Copy out each line in the material below that has the word "lines".

+++ EXCERPTED RECORDS +++

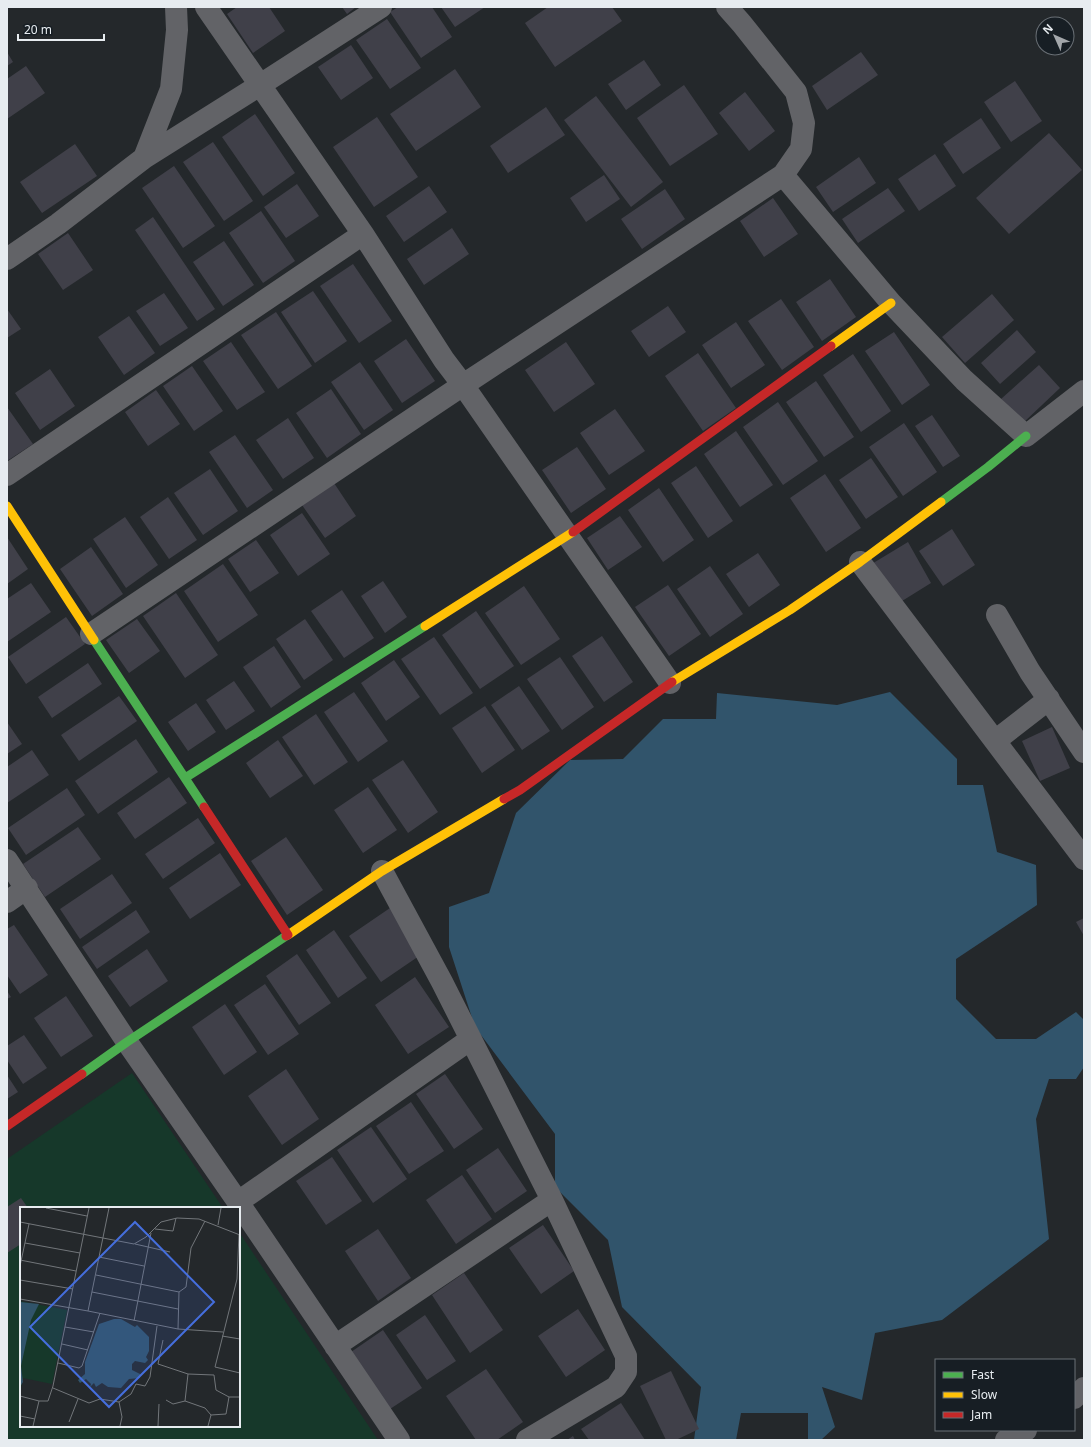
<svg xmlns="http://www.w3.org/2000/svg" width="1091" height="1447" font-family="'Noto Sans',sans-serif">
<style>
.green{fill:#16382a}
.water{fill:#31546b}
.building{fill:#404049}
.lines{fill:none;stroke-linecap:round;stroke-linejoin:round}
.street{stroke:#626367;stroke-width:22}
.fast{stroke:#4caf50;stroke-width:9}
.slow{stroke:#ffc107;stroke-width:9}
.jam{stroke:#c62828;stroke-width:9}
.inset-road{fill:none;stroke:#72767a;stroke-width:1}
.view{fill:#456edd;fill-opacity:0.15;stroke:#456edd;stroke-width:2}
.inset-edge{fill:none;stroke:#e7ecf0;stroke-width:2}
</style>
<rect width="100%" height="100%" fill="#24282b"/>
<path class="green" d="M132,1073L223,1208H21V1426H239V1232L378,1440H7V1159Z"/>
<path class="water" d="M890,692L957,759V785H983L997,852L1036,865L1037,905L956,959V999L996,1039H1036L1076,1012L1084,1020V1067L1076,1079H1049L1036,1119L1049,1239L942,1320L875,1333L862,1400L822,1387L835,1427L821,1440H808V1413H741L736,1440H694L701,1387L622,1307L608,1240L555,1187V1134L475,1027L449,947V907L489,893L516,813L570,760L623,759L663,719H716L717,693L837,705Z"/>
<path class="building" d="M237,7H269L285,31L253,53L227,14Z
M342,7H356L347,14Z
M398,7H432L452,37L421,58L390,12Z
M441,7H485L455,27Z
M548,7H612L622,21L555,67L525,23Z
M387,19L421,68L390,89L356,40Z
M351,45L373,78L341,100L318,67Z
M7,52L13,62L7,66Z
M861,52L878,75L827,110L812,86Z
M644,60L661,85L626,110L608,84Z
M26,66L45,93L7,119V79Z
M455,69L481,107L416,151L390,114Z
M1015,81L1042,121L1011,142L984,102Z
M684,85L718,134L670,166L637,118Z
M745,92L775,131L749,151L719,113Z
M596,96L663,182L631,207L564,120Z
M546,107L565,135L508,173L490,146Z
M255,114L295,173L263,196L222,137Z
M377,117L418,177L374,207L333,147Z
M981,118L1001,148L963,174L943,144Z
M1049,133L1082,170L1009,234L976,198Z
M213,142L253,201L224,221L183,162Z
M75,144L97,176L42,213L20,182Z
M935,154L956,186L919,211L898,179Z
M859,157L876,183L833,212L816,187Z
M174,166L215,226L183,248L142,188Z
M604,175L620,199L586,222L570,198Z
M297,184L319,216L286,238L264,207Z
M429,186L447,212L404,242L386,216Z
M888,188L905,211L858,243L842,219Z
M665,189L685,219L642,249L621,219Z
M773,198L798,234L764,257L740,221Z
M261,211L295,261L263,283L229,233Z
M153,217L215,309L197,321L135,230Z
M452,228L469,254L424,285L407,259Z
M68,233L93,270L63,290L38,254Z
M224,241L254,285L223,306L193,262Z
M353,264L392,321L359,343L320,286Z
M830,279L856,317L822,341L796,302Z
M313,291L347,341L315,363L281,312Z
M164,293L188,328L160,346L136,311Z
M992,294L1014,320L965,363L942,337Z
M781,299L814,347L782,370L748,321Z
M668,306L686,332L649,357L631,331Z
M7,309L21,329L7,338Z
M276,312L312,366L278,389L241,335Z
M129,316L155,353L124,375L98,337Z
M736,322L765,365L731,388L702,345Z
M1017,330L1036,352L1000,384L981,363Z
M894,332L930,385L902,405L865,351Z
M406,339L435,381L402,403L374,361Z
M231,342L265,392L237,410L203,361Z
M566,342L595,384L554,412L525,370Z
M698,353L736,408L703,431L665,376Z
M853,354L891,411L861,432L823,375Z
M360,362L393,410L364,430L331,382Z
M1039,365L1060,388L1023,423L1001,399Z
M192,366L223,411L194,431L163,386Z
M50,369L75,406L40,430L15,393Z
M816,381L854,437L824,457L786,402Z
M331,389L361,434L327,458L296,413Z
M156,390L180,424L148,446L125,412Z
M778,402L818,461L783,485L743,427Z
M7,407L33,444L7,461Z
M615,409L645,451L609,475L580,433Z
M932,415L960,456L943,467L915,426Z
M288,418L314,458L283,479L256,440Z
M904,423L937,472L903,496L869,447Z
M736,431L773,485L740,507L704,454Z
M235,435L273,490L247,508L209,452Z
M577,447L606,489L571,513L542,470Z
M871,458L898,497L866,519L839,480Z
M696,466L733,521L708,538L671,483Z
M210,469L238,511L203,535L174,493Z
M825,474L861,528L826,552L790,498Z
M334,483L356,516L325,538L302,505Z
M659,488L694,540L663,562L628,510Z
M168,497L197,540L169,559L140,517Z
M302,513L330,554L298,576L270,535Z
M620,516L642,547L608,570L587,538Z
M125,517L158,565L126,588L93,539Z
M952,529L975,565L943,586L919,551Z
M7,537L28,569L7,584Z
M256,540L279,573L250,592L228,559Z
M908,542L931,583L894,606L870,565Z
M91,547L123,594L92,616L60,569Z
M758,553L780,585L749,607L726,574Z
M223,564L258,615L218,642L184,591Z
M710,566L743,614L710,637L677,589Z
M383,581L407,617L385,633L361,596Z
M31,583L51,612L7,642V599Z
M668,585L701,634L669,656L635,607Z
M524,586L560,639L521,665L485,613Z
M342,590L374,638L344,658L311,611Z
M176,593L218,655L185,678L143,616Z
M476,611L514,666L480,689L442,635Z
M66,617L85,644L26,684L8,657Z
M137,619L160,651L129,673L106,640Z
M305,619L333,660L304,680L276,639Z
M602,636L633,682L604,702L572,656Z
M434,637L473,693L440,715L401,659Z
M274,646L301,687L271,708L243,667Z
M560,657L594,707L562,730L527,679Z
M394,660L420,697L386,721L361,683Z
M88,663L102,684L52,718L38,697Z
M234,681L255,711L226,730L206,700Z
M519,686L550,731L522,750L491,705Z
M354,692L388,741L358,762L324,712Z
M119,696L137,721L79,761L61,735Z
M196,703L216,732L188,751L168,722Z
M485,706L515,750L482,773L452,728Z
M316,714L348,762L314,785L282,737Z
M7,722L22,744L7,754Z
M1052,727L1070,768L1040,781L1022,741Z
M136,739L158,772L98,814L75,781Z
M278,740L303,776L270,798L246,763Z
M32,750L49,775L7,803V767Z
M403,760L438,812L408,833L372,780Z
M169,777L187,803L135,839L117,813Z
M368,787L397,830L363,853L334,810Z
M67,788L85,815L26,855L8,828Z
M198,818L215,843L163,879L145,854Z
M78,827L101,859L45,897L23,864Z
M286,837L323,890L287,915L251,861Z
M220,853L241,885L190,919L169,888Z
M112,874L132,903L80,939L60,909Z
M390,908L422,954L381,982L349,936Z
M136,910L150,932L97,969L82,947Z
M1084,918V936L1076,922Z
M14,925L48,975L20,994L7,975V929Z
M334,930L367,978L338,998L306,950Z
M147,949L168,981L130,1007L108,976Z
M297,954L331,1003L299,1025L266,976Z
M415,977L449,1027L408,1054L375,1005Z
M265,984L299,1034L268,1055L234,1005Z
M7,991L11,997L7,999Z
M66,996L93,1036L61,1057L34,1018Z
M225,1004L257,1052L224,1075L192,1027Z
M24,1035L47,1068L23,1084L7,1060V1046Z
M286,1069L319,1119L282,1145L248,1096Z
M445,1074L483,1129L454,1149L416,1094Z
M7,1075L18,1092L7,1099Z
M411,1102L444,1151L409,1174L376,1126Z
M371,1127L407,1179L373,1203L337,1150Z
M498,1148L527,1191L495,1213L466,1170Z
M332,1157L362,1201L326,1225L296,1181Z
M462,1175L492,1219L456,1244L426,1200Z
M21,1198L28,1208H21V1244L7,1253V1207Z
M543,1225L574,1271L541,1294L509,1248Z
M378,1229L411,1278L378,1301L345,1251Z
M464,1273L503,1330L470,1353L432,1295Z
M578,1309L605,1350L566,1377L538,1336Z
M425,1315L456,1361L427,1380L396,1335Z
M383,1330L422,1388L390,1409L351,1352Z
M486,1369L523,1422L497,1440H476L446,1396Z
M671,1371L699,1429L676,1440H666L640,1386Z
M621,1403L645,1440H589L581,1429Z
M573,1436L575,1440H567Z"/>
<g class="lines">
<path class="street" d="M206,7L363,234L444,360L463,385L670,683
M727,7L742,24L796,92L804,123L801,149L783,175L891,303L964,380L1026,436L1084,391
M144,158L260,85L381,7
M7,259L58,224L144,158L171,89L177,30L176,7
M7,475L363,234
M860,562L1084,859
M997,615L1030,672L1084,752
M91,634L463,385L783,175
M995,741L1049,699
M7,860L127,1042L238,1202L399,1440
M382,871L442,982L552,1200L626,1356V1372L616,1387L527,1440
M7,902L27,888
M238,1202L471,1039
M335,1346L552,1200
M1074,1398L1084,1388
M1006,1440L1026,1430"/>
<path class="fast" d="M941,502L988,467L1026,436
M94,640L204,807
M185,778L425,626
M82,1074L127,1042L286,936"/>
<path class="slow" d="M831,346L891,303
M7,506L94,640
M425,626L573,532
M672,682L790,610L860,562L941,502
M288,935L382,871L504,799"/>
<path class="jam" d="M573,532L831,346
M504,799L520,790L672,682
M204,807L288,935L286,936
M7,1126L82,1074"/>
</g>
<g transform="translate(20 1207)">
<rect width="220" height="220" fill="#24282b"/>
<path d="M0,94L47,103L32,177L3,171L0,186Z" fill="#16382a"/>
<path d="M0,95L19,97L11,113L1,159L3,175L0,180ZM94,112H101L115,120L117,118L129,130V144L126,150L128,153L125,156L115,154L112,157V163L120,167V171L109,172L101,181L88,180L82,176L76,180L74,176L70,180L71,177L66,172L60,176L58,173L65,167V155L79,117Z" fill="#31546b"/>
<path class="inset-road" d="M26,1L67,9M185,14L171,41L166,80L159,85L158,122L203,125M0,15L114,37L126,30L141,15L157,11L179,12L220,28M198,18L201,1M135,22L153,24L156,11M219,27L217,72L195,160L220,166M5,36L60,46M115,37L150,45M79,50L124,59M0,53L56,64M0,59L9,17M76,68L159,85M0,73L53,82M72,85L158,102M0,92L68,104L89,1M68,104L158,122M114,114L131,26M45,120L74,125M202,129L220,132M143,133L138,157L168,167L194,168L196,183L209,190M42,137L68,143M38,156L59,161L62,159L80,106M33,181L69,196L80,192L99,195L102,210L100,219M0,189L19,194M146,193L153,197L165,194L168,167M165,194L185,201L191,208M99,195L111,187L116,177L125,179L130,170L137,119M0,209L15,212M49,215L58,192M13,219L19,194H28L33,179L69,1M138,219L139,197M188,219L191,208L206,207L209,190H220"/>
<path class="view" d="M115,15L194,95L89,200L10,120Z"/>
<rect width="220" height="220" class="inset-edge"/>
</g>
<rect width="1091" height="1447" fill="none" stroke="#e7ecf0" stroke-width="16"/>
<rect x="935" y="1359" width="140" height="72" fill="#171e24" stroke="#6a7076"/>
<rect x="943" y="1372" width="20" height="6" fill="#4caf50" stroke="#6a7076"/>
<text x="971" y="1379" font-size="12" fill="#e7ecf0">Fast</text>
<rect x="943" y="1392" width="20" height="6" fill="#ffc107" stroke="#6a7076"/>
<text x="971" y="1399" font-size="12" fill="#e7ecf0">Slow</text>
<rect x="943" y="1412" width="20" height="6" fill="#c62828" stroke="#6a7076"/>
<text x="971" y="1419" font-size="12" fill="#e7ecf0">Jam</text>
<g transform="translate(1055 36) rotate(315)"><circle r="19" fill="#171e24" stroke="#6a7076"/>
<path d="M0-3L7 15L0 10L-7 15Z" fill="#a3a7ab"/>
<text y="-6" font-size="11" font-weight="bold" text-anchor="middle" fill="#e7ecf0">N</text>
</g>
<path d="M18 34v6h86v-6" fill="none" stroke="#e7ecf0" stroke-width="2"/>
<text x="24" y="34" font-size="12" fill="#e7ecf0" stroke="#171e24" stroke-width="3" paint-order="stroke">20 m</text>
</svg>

+++

ANSWER TO THE EXERCISE:
.lines{fill:none;stroke-linecap:round;stroke-linejoin:round}
<g class="lines">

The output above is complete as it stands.